+++ TEXT SECTION +++

So library approach thrives.
It is quite possible you may need to have RAII somewhere in Haskell code and that's where things like parametrized monads are good: http://blog.sigfpe.com/2009/02/beyond-monads.html
It is a library and I keep saying that what is usually programming language feature is just a library in Haskell.
Constructors are orthogonal. The job of a constructor is to construct your object given that the space for the object is already allocated. This could be on the stack, where allocation means bumping the stack pointer, or in-place in preallocated storage (like std::vector), or the result of calling `operator new`. Simply using the `new` syntax does both as a shorthand.
Similarly the job of a destructor is to destruct your object without deallocating it. One can in-place destruct without deallocating, or destruct and then deallocate implicitly when the stack pointer is adjusted, or not at all. The `delete` syntax does both destruction and deallocation as a convenience.
These other resources still need an in-memory representation to track and reference resources, so you can't really separate them.

+++

**REQUIRED TASKS:**
(1) Answer these about the forum excerpt above:
(a) According to the excerpt, where are things like parametrized monads good?
(b) What is the job of a constructor?
(c) What two things does the `delete` syntax do?
(2) Reproduce the forum excerpt above from "It is quite" to "library in Haskell.".

+++ DATA SECTION +++

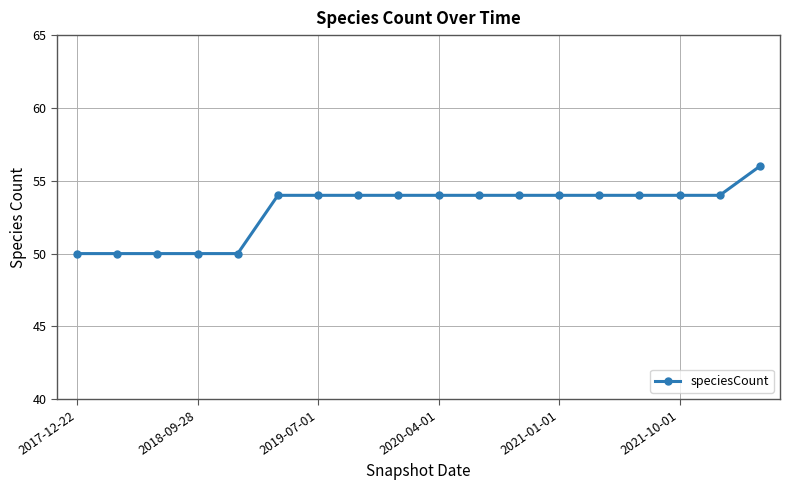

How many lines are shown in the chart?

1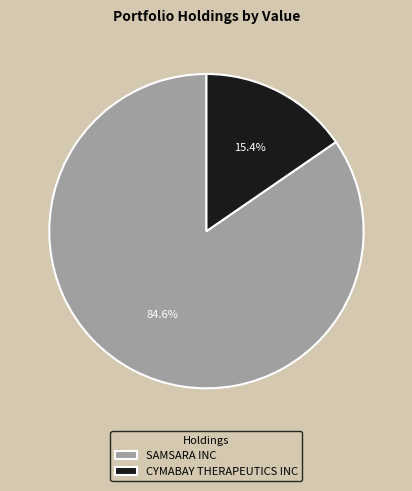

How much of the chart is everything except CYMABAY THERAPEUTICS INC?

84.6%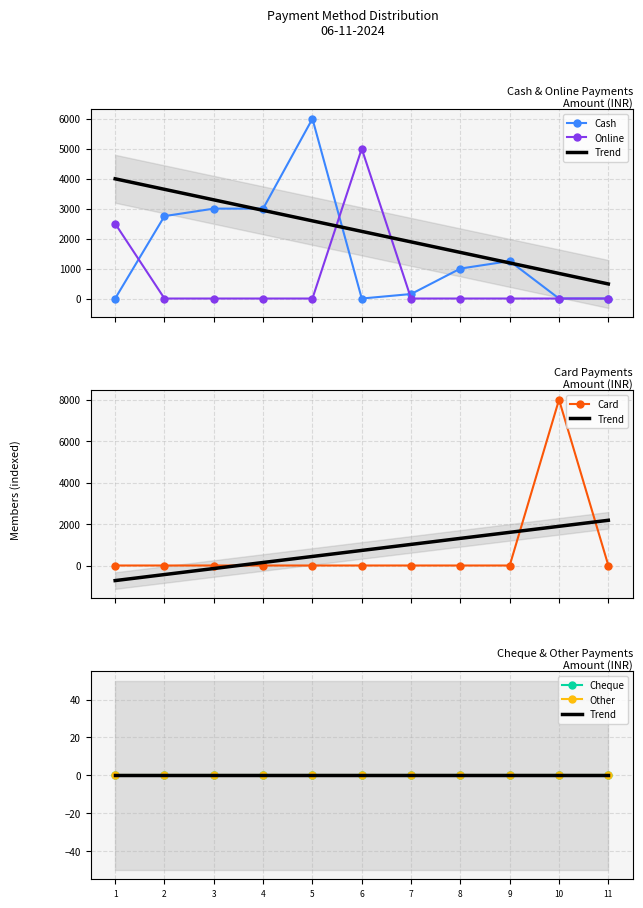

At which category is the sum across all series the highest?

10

+++

**LIST OF SOLUTIONS:**
(1)
(a) Where you may need to have RAII somewhere in Haskell code.
(b) To construct your object, given that the space for the object is already allocated.
(c) Destruction and deallocation.

(2)
It is quite possible you may need to have RAII somewhere in Haskell code and that's where things like parametrized monads are good: http://blog.sigfpe.com/2009/02/beyond-monads.html
It is a library and I keep saying that what is usually programming language feature is just a library in Haskell.